Copia de nuevo la parte del texto sobre el caso #LadyProfeco que abre con las palabras "Del sonado caso" y cierra con "en el malentendido.", y actualízala poniendo "local" en lugar de "restaurante".

* **TEXTO EXTRAÍDO**:
* * *

Del sonado caso de la #LadyProfeco, la estupidita y prepotente hija de funcionario que mandó clausurar el restaurante donde se emberrinchó porque tardaban en darle mesa, se pueden desprender varias reflexiones acerca del efecto que, sobre la vida en sociedad, aparentemente tiene la creciente velocidad con que se difunde la información, pero también acerca de las construcciones culturales que van elaborándose al respecto. Entre los hechos y sus apariencias, como sabe cualquier ilusionista, hay un margen amplio para la incertidumbre y la desprevención, y de quedarse en ese margen se corre el riesgo de flotar cada vez más irremediablemente en el malentendido.

* * *

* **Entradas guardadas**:
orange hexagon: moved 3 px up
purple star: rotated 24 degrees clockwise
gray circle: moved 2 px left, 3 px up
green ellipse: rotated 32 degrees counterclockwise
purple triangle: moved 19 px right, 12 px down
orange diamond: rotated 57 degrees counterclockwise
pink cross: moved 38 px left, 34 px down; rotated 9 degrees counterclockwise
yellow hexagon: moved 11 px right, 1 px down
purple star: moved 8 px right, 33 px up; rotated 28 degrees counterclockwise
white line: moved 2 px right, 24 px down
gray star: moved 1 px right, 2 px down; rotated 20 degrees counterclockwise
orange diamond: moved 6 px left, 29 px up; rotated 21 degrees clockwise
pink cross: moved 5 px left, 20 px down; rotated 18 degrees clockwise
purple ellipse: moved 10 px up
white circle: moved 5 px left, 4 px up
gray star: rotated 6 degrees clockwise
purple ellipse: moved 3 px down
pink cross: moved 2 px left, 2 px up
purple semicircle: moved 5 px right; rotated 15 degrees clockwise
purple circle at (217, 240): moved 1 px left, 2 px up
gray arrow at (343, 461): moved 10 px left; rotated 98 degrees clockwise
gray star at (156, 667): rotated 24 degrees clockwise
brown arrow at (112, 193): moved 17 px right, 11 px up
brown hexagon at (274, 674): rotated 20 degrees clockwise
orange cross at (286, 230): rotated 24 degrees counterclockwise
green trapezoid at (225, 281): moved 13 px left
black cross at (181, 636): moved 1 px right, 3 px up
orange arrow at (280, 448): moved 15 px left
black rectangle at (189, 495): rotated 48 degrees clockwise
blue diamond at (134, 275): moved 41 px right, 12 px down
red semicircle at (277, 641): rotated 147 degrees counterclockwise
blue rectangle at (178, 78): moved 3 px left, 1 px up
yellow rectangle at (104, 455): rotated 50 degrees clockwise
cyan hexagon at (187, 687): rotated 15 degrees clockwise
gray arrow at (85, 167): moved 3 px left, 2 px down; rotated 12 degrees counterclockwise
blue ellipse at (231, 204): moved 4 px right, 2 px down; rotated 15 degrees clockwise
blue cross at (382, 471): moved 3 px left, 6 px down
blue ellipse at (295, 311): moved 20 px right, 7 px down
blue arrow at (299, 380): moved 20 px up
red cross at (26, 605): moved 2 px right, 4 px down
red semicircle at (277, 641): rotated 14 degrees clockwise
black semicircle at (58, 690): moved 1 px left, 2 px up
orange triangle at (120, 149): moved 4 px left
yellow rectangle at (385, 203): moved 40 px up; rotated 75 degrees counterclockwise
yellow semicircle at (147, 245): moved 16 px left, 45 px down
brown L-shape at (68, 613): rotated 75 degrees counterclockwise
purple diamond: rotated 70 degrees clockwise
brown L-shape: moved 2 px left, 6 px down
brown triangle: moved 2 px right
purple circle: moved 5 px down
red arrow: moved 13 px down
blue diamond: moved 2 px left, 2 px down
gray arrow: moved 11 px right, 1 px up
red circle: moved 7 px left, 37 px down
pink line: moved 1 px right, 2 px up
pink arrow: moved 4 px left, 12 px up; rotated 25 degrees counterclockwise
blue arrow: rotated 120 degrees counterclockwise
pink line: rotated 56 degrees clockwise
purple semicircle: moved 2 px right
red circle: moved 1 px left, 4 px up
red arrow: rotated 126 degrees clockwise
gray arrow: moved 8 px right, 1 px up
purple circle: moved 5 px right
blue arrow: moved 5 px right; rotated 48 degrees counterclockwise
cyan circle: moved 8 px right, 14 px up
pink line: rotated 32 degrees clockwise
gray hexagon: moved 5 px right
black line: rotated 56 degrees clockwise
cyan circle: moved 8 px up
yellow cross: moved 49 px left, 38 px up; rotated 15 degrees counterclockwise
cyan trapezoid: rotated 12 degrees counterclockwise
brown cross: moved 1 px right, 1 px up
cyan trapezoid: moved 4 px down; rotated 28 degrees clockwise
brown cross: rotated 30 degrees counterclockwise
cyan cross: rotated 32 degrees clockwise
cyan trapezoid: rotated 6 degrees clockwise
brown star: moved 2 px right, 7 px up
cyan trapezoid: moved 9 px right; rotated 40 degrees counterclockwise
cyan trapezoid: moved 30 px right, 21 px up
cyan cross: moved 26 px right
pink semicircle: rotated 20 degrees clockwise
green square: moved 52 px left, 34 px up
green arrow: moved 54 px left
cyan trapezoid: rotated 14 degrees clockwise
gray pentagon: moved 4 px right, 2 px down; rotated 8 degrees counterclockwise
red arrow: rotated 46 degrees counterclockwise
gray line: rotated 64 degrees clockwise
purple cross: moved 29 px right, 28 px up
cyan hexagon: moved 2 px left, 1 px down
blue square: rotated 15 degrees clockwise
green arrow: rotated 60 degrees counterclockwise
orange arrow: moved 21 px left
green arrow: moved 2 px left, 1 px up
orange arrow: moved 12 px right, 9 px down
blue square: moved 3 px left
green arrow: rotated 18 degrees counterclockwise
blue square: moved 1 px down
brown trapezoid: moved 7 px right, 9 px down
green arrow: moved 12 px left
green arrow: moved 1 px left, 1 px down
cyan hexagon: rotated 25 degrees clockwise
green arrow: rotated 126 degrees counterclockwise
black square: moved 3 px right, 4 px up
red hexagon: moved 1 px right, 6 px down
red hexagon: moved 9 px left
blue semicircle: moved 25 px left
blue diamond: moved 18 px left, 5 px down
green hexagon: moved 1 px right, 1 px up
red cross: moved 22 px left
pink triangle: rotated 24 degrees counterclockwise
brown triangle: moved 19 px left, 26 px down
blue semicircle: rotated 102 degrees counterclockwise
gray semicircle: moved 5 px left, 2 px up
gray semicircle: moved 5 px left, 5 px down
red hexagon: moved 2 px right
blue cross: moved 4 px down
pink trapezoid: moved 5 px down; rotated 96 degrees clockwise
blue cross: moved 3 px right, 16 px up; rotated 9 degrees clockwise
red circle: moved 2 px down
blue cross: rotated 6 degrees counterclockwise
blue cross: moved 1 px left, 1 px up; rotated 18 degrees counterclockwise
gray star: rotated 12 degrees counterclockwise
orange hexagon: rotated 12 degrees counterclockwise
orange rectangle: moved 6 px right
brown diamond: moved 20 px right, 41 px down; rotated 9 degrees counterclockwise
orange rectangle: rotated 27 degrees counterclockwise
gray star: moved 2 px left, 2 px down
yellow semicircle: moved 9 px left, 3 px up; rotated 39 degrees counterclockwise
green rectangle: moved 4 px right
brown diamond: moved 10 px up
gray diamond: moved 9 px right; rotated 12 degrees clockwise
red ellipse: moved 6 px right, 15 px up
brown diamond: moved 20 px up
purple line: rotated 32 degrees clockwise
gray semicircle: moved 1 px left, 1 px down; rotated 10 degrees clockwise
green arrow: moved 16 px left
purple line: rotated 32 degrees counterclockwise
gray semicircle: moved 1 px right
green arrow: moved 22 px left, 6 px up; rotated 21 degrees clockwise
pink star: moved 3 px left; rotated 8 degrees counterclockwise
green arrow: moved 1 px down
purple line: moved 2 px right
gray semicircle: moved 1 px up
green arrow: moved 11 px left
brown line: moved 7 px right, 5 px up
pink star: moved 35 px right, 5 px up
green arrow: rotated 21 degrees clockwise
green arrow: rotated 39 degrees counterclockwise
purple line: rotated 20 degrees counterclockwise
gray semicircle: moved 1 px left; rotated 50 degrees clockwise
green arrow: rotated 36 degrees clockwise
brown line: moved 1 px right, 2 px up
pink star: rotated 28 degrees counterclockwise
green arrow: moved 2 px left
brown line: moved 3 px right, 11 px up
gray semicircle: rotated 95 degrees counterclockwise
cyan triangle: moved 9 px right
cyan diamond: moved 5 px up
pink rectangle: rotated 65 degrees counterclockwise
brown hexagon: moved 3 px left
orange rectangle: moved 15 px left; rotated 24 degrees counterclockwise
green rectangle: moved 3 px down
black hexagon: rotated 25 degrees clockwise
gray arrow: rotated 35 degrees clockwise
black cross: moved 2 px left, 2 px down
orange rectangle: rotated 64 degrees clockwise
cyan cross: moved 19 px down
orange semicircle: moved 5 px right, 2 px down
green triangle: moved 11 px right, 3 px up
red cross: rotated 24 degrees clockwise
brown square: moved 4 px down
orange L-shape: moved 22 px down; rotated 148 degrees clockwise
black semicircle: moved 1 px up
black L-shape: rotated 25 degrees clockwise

* * *

* **RESULTADO DEL EJERCICIO**:
Del sonado caso de la #LadyProfeco, la estupidita y prepotente hija de funcionario que mandó clausurar el local donde se emberrinchó porque tardaban en darle mesa, se pueden desprender varias reflexiones acerca del efecto que, sobre la vida en sociedad, aparentemente tiene la creciente velocidad con que se difunde la información, pero también acerca de las construcciones culturales que van elaborándose al respecto. Entre los hechos y sus apariencias, como sabe cualquier ilusionista, hay un margen amplio para la incertidumbre y la desprevención, y de quedarse en ese margen se corre el riesgo de flotar cada vez más irremediablemente en el malentendido.